Constructive community race: full-density spiking neural network model drives neuromorphic computing
Johanna Senk, Anno C. Kurth, Steve Furber, Tobias Gemmeke, Bruno Golosio, Arne Heittmann, James C. Knight, Eric Müller, Tobias Noll, Thomas Nowotny, Gorka Peraza Coppola, Luca Peres, Oliver Rhodes, Andrew Rowley, Johannes Schemmel, Tim Stadtmann, Tom Tetzlaff, Gianmarco Tiddia, Sacha J. van Albada, José Villamar, Markus Diesmann
TL;DR
The PD14 model provides a canonical benchmark for neuromorphic computing by modeling full cortical microcircuitry below $1\,\text{mm}^2$ with about $10^5$ neurons and $10^9$ synapses, avoiding downscaling uncertainties. The paper compiles cross-platform performance data, defines $q_{\mathrm{RTF}}$ and $E_{\mathrm{syn}}$, and documents dramatic improvements over time—from multi-minute runtimes to real-time operation on dedicated hardware—while emphasizing accuracy validation against reference data.

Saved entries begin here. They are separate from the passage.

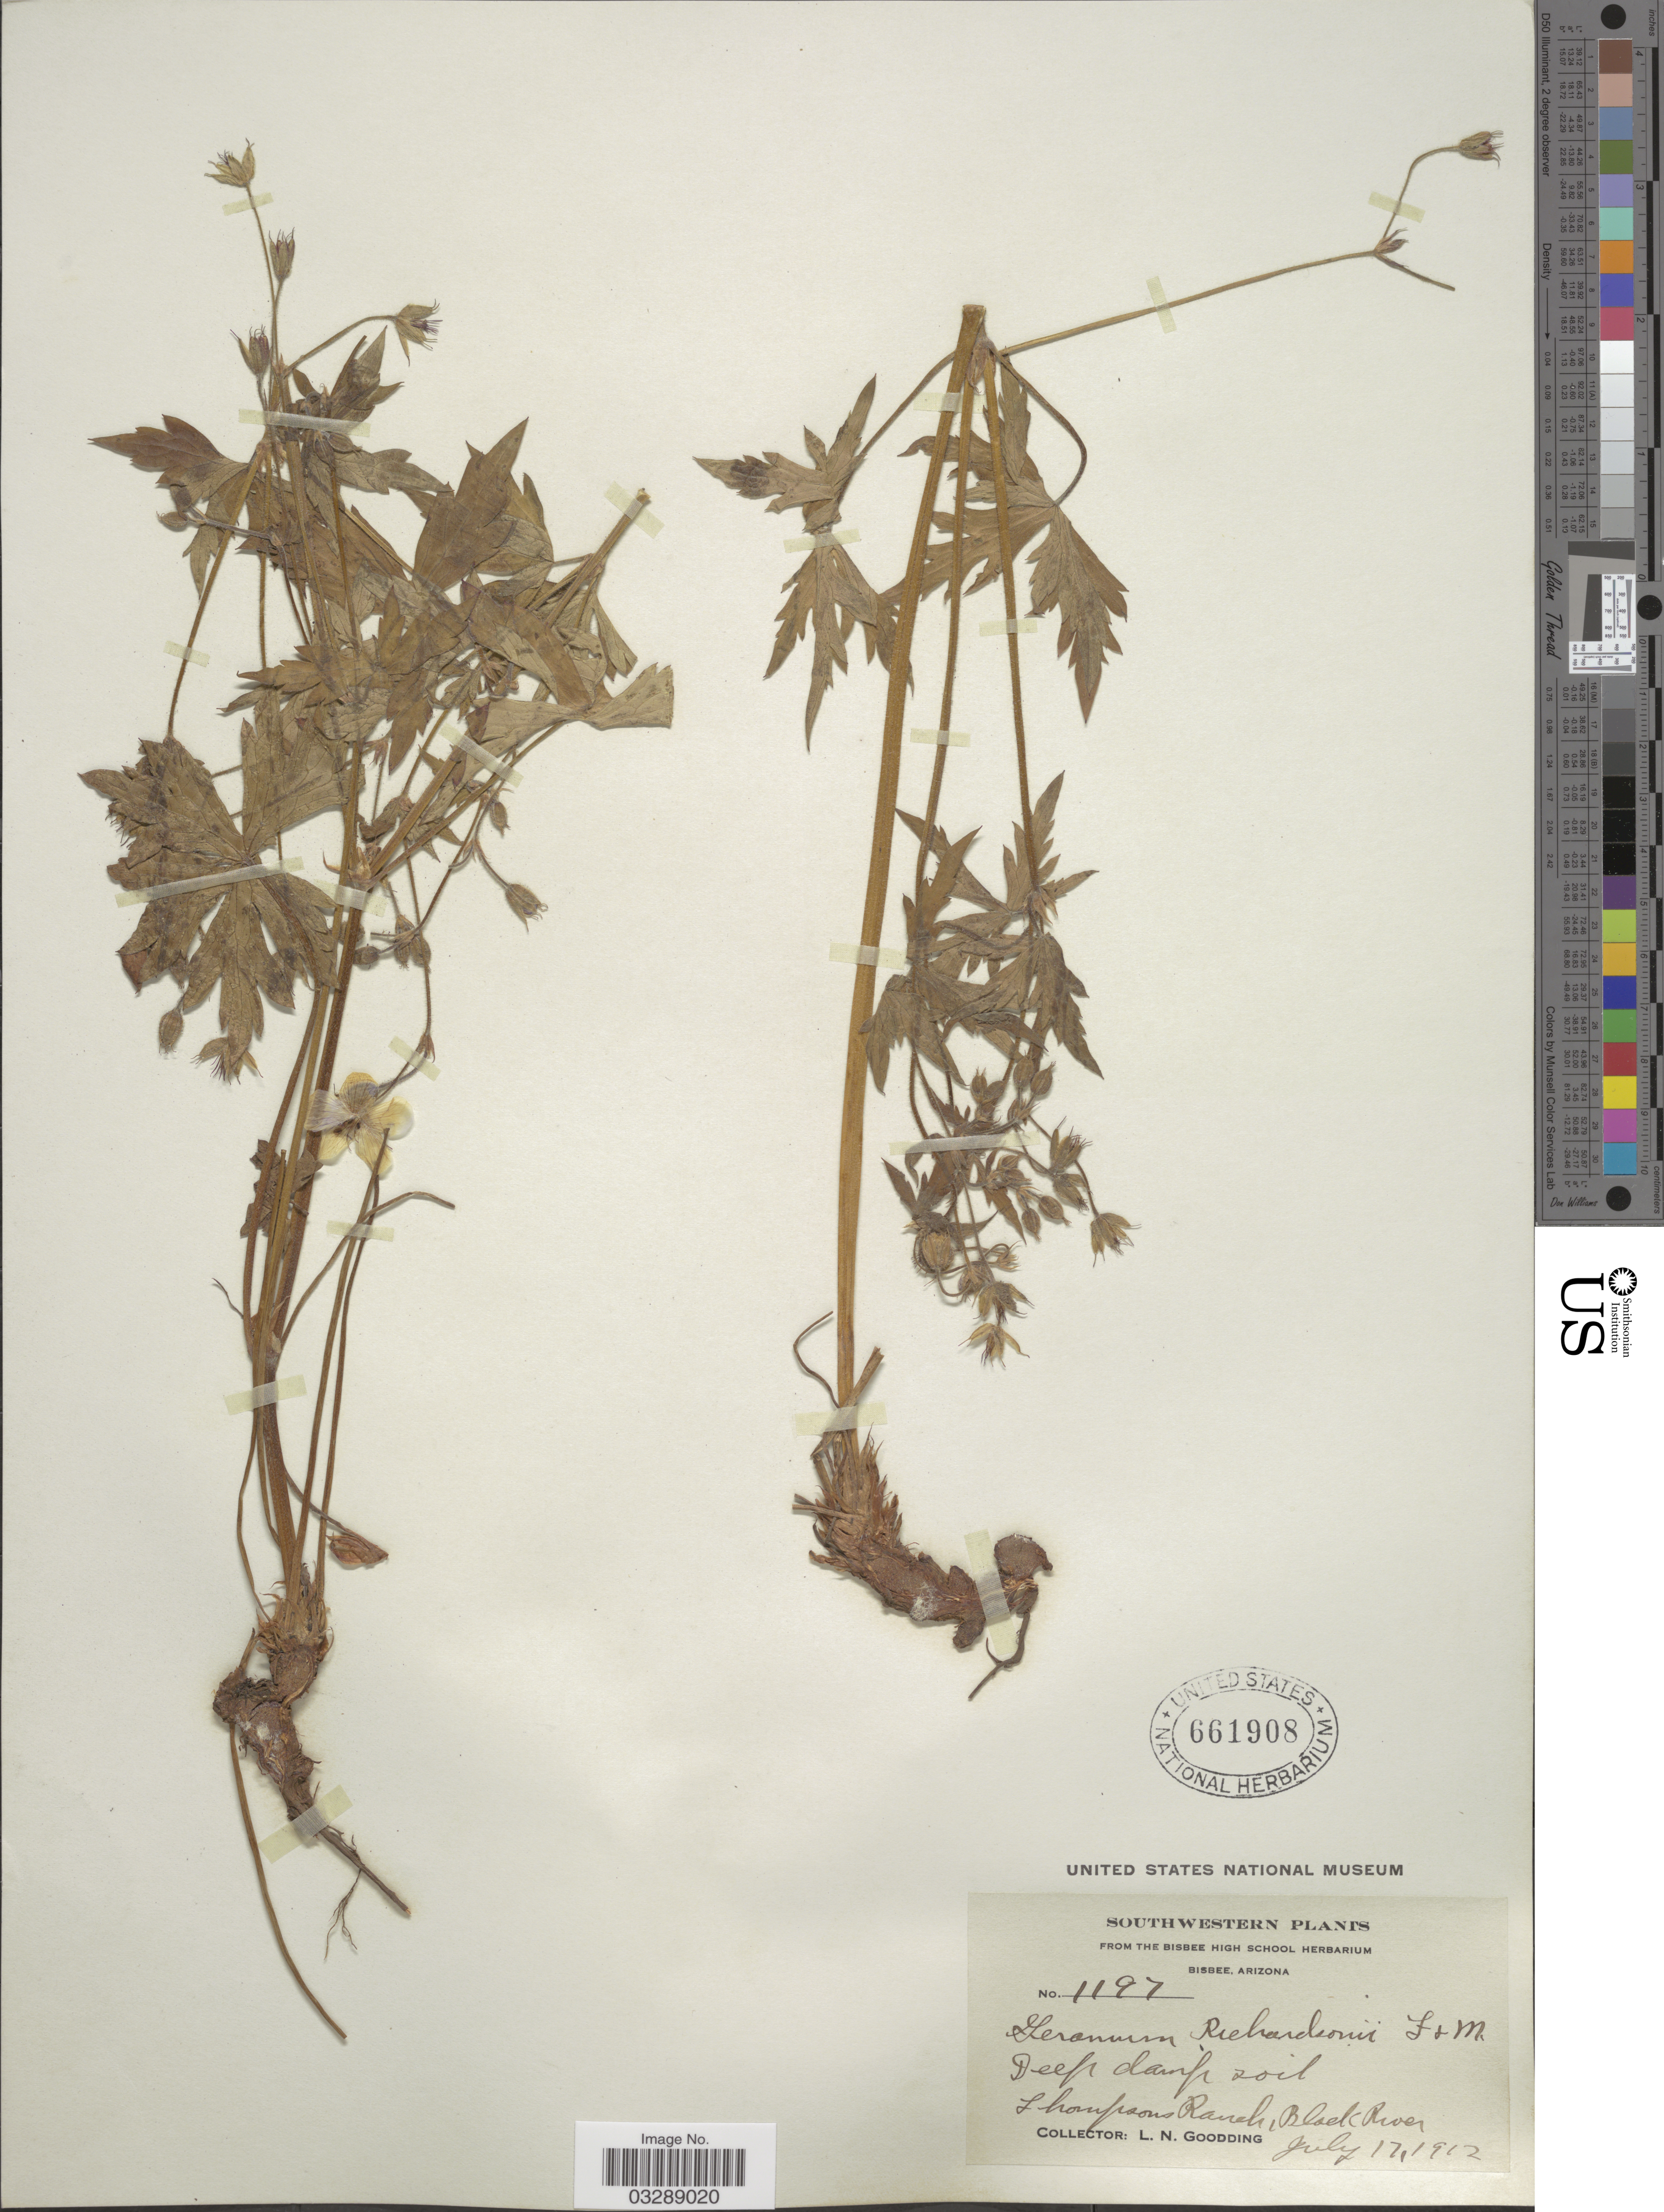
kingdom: Plantae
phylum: Tracheophyta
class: Magnoliopsida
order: Geraniales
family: Geraniaceae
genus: Geranium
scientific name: Geranium richardsonii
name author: Fisch. & Trautv.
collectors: L. N. Goodding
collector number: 1197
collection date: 1912-07-17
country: United States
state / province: Arizona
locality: Southwestern. Thompsons Ranch, Black River.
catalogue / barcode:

It discusses drivers and bottlenecks, advocates a unified benchmarking recipe and simulator-independent model reference, and highlights implications for multi-area brain modeling and energy-efficient computing. The work underscores a convergence of general-purpose and neuromorphic architectures and provides a roadmap for robust, reproducible benchmarking across future hardware and models. Finally, it calls for diversified benchmarks to capture varying computational demands and to guide scalable, energy-aware neuromorphic design.
Abstract
The local circuitry of the mammalian brain is a focus of the search for generic computational principles because it is largely conserved across species and modalities. In 2014 a model was proposed representing all neurons and synapses of the stereotypical cortical microcircuit below $1\,\text{mm}^2$ of brain surface. The model reproduces fundamental features of brain activity but its impact remained limited because of its computational demands. For theory and simulation, however, the model was a breakthrough because it removes uncertainties of downscaling, and larger models are less densely connected. This sparked a race in the neuromorphic computing community and the model became a de facto standard benchmark. Within a few years real-time performance was reached and surpassed at significantly reduced energy consumption. We review how the computational challenge was tackled by different simulation technologies and derive guidelines for the next generation of benchmarks and other domains of science.